# OBS Studio API for SceneSwitcher/Preview



## Brainyac (Sep 26, 2016)

Hello there,

we're currently developing a small tool for streamers and would like to create a dashboard where they can also switch scenes in it with the preview (maybe even if the sounds are working).
The whole setting up of the scenes, sources, etc. would be still on OBS, it's just a tool for convenience while streaming.

Would this be possible as of right now or is there any API in planning for it?

Thanks for your time,
Brain


----------



## dodgepong (Sep 26, 2016)

The latest unreleased version of OBS Studio (in the git repository, to be released with 0.16.0) includes a front-end API that you can use to do what you're asking for.


----------



## Brainyac (Sep 26, 2016)

I'd say that's a damn nice timing! Glad to hear that.
Can you release any infos yet on when it's gonna be released?

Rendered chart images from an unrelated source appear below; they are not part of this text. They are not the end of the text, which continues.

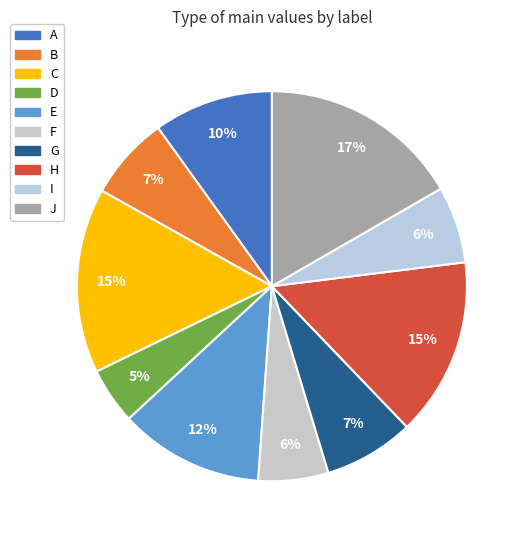

To the nearest percent, what is the difference between the largest and smallest slice percentages?

12%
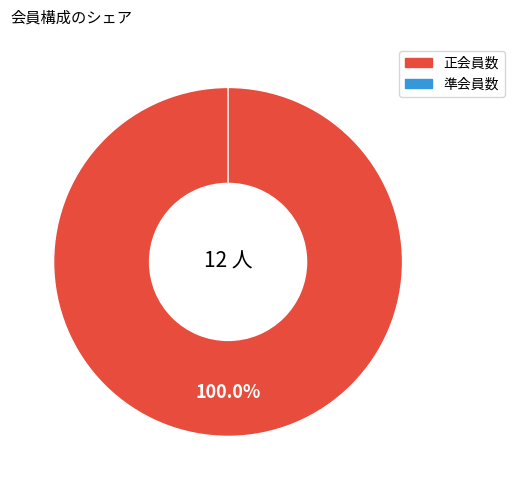

Count the number of slices in the pie.

2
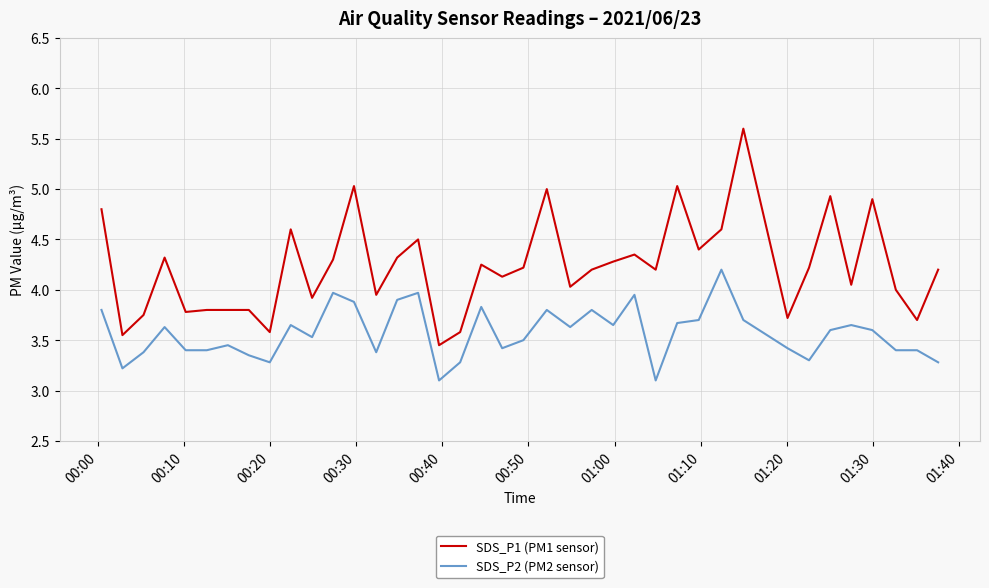

Which series has the largest total across all categories?

SDS_P1 (PM1 sensor)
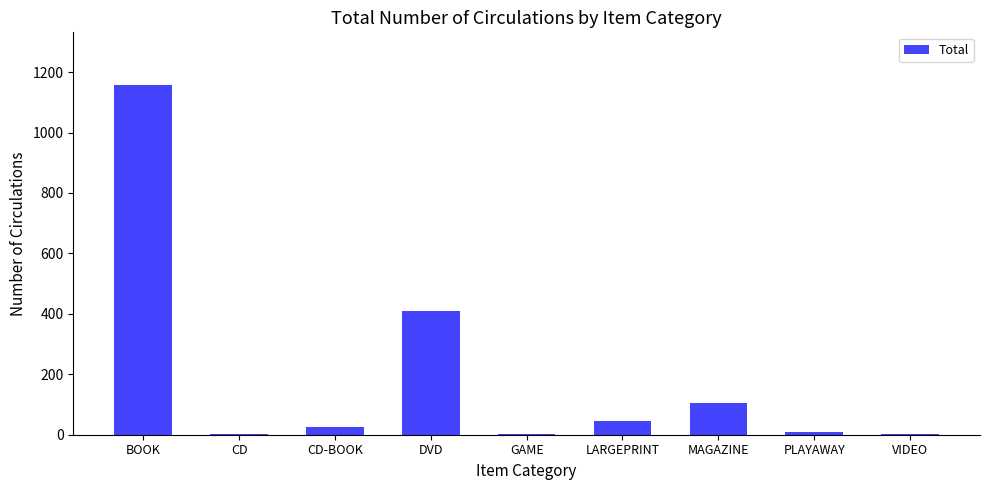

Read the value at CD.

4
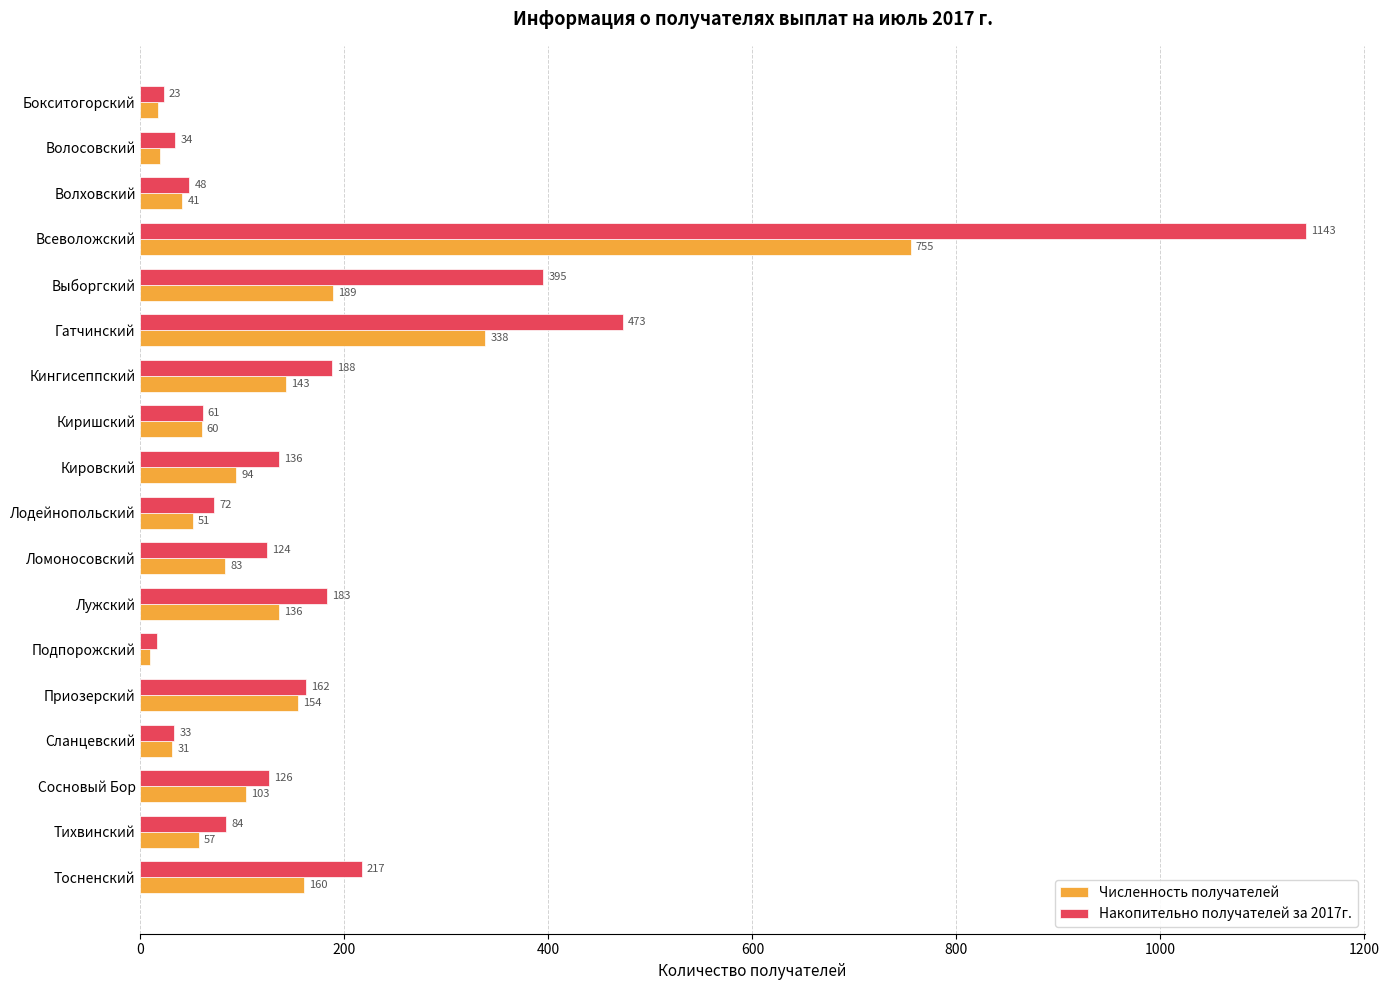

Which series has the largest total across all categories?

Накопительно получателей за 2017г.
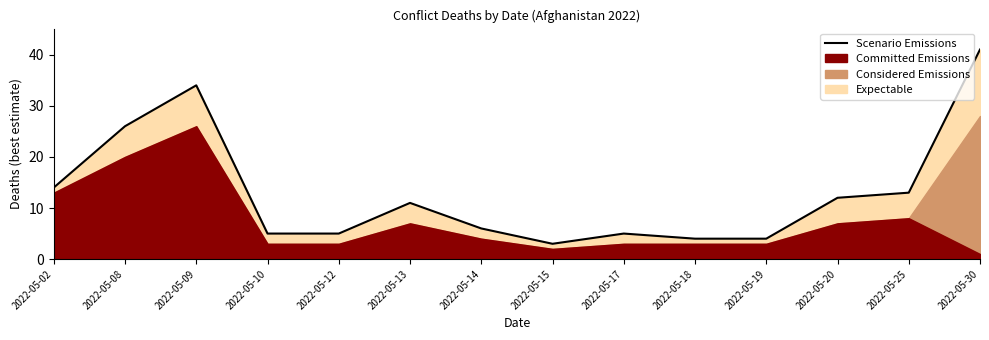

What is the change in value from 2022-05-02 to 2022-05-17?

-9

On a sidenote, would you tell which Theme/libs you're using for the UI? It looks pretty good while being simple.


----------



## dodgepong (Sep 27, 2016)

The UI library is Qt. 0.16.0 should be released before the weekend if all goes well. You can already start developing for it by checking out the github repo now.


----------



## sjc999 (Oct 22, 2016)

Assuming this new API has now been released. Where can I find the details and documentation. Thanks


----------



## dodgepong (Oct 22, 2016)

The new API has been released, but unfortunately there is no documentation. You can see the API itself in the header here: https://github.com/jp9000/obs-studio/blob/master/UI/obs-frontend-api/obs-frontend-api.h


----------